* Work item
Keep the pictures out of the copy and print all the entries below exactly.

* Source information
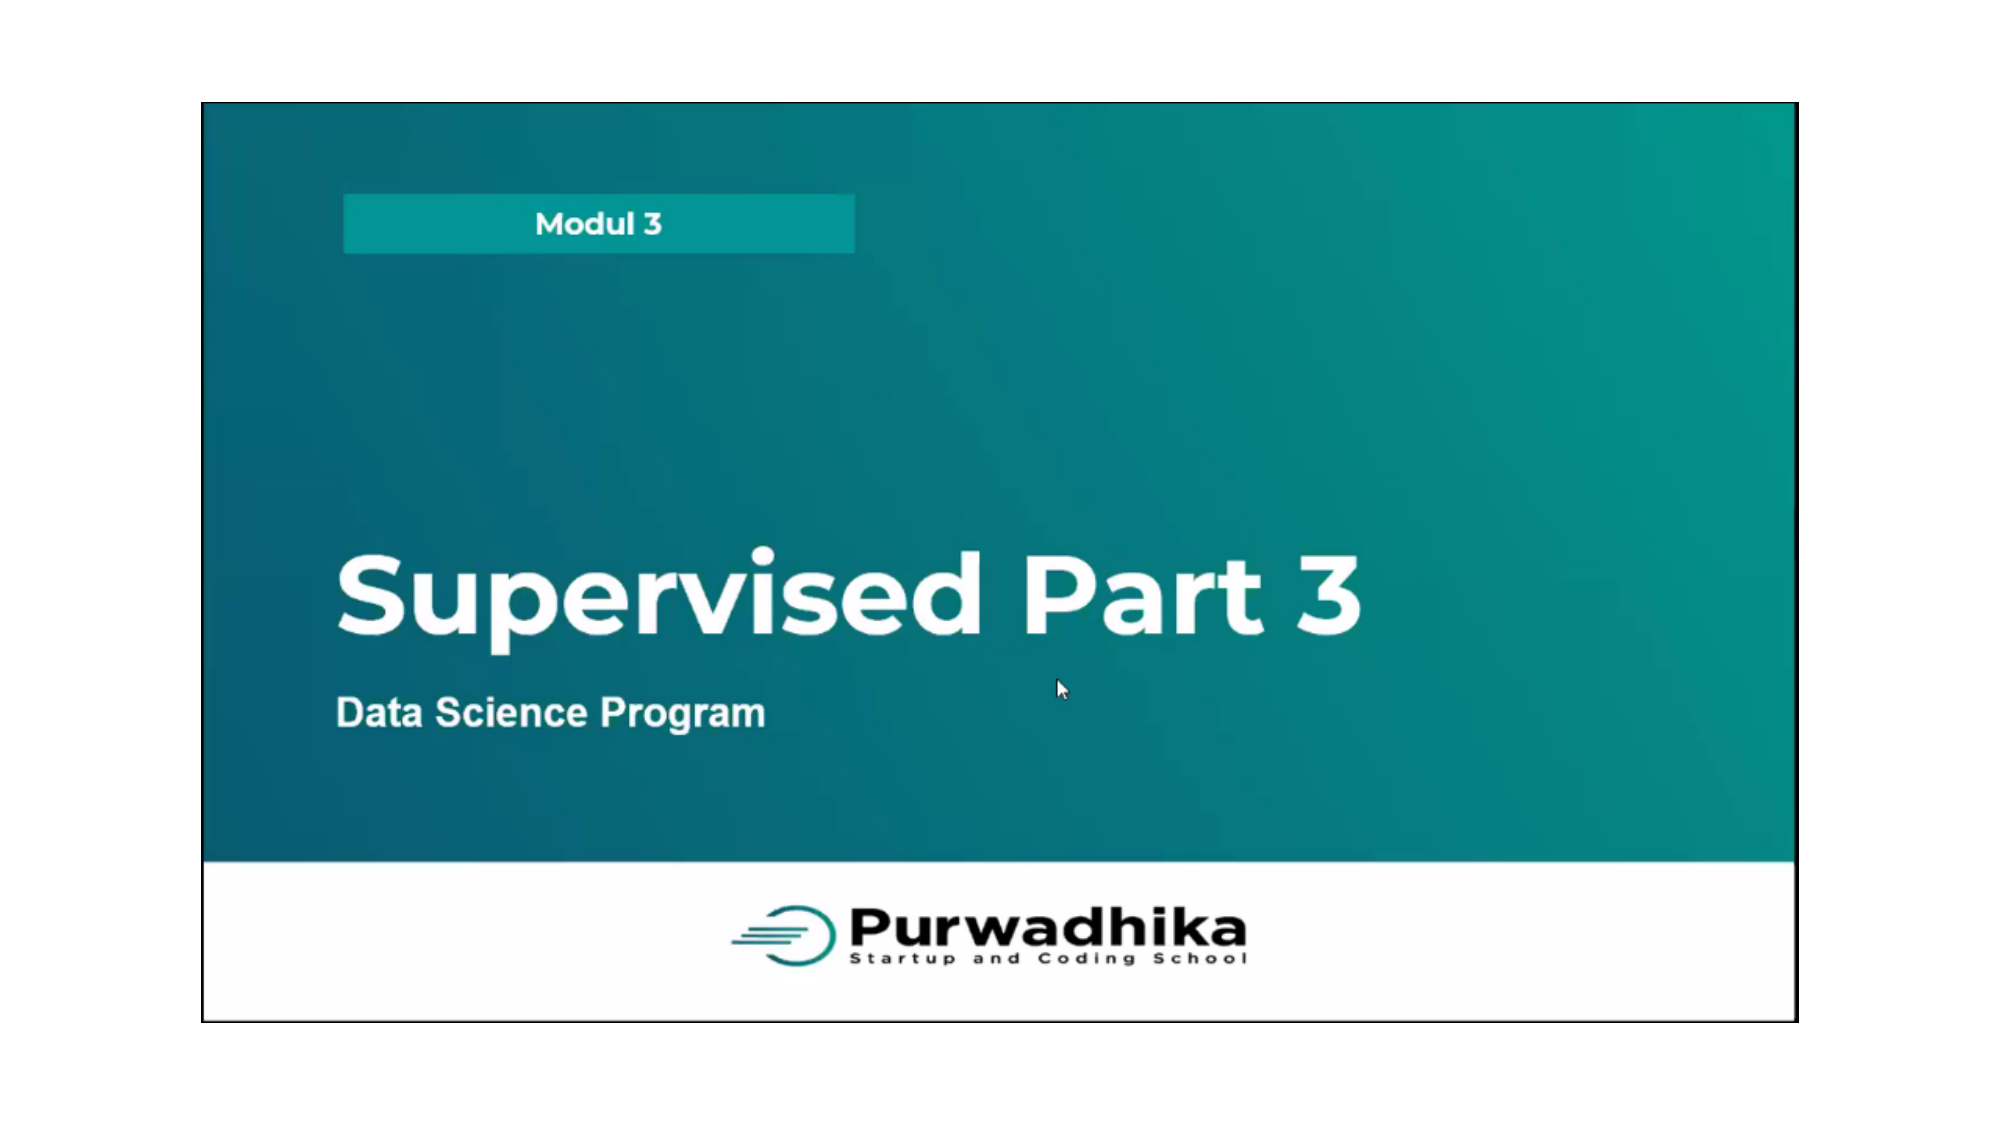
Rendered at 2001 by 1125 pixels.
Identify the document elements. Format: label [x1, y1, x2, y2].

picture [201, 102, 1799, 1023]
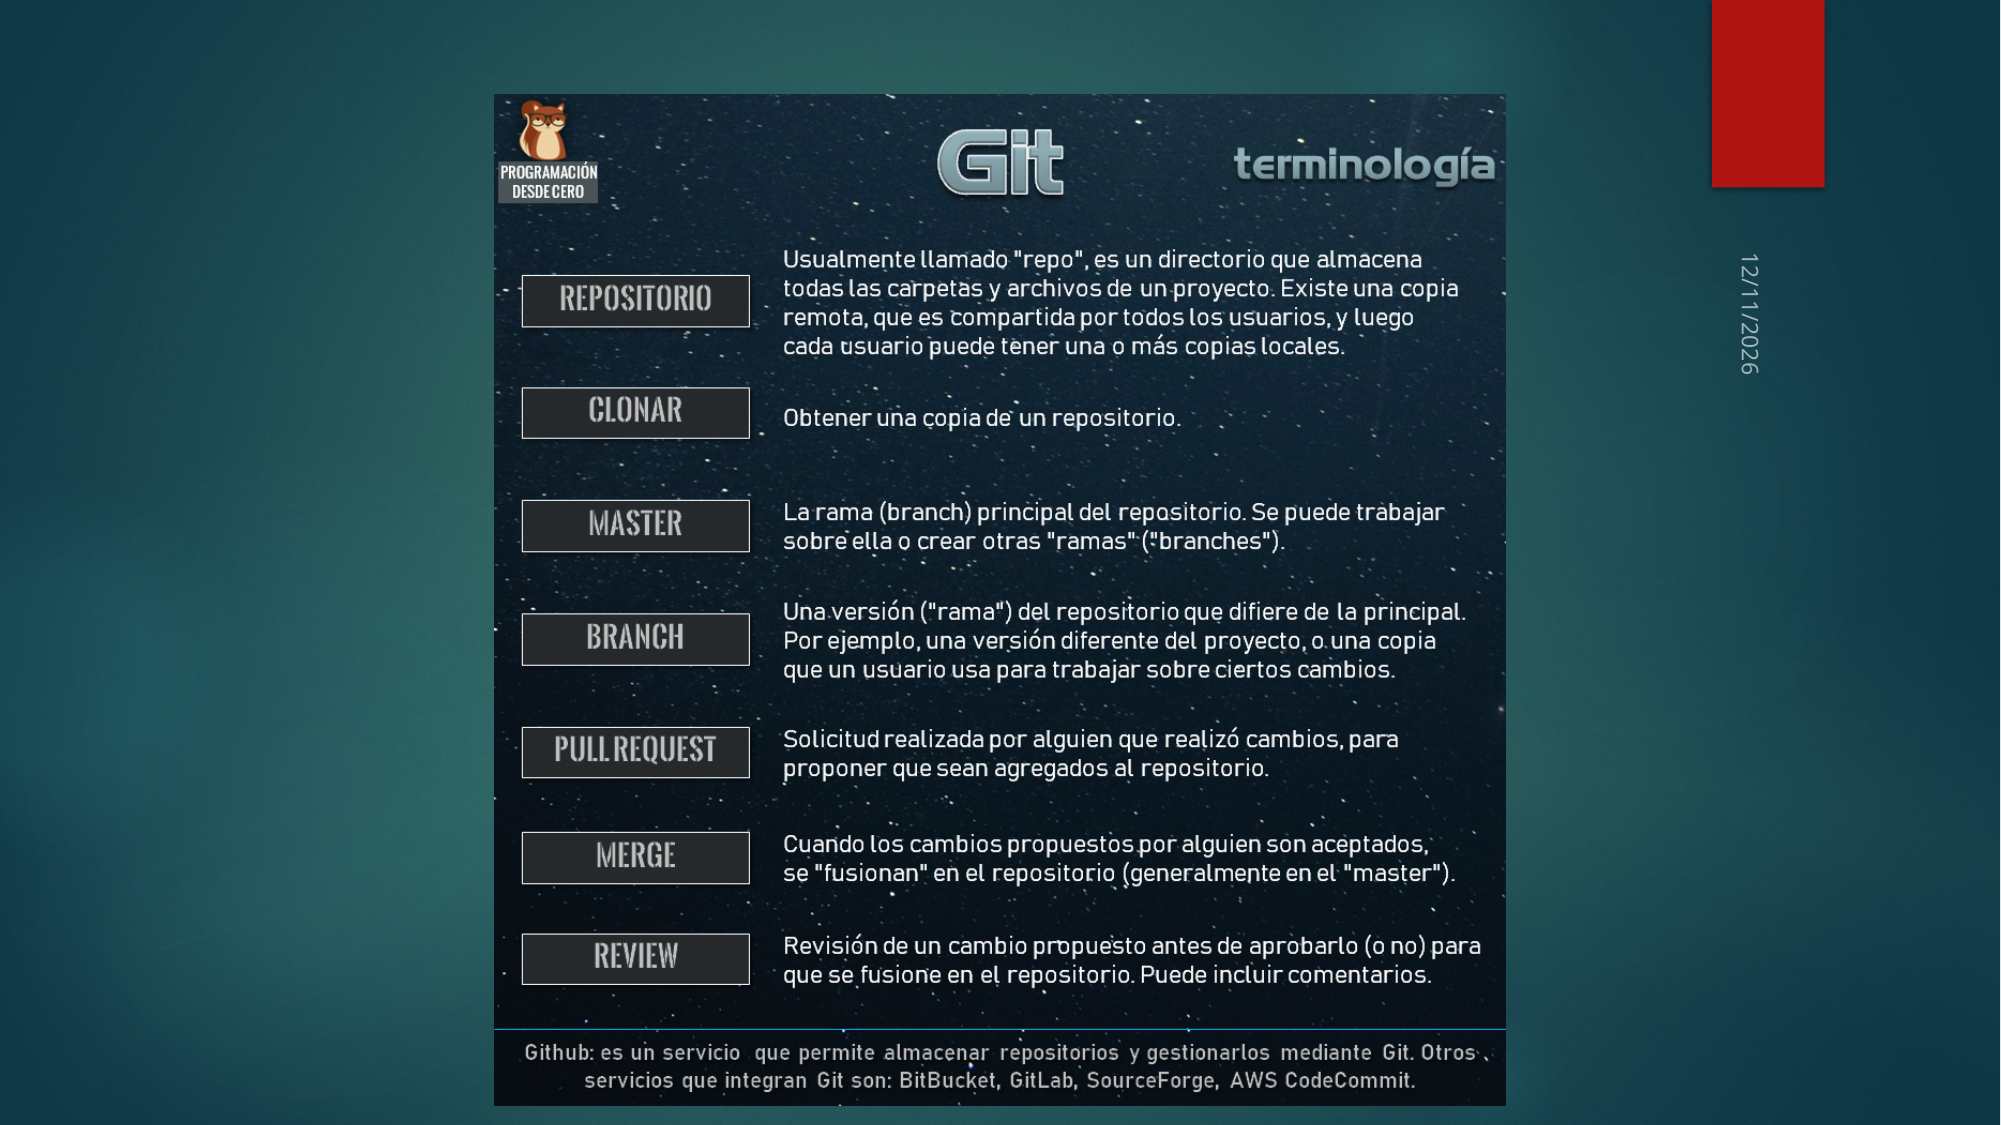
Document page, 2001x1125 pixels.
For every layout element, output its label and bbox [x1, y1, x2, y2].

picture [0, 0, 1576, 1125]
slide_number [1722, 237, 1773, 400]
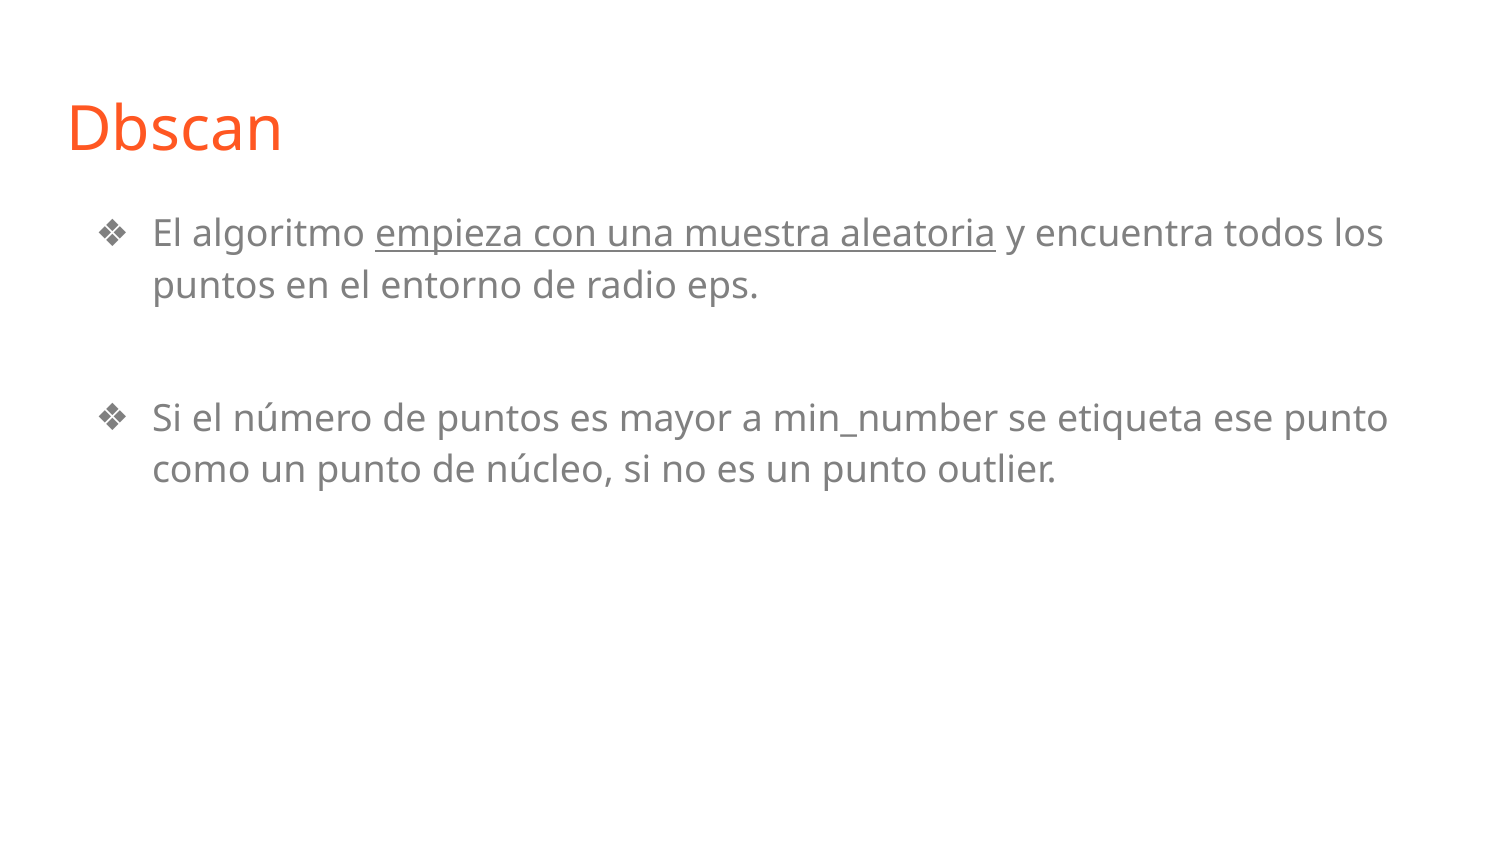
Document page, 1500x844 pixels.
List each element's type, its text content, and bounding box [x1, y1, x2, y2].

text_box El algoritmo empieza con una muestra aleatoria y encuentra todos los puntos en el entorno de radio eps. Si el número de puntos es mayor a min_number se etiqueta ese punto como un punto de núcleo, si no es un punto outlier. [62, 187, 1449, 680]
text_box Dbscan [51, 72, 1449, 167]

* Your response
Rendered at 2001 by 1125 pixels.
Identify the document elements. Format: label [x1, y1, x2, y2].

picture [201, 102, 1799, 1023]
Document page, 2001x1125 pixels.
For every layout element, output its label and bbox [x1, y1, x2, y2].

picture [0, 0, 1576, 1125]
slide_number [1722, 237, 1773, 400]
Document page, 1500x844 pixels.
List each element's type, its text content, and bounding box [x1, y1, x2, y2].

text_box El algoritmo empieza con una muestra aleatoria y encuentra todos los puntos en el entorno de radio eps. Si el número de puntos es mayor a min_number se etiqueta ese punto como un punto de núcleo, si no es un punto outlier. [62, 187, 1449, 680]
text_box Dbscan [51, 72, 1449, 167]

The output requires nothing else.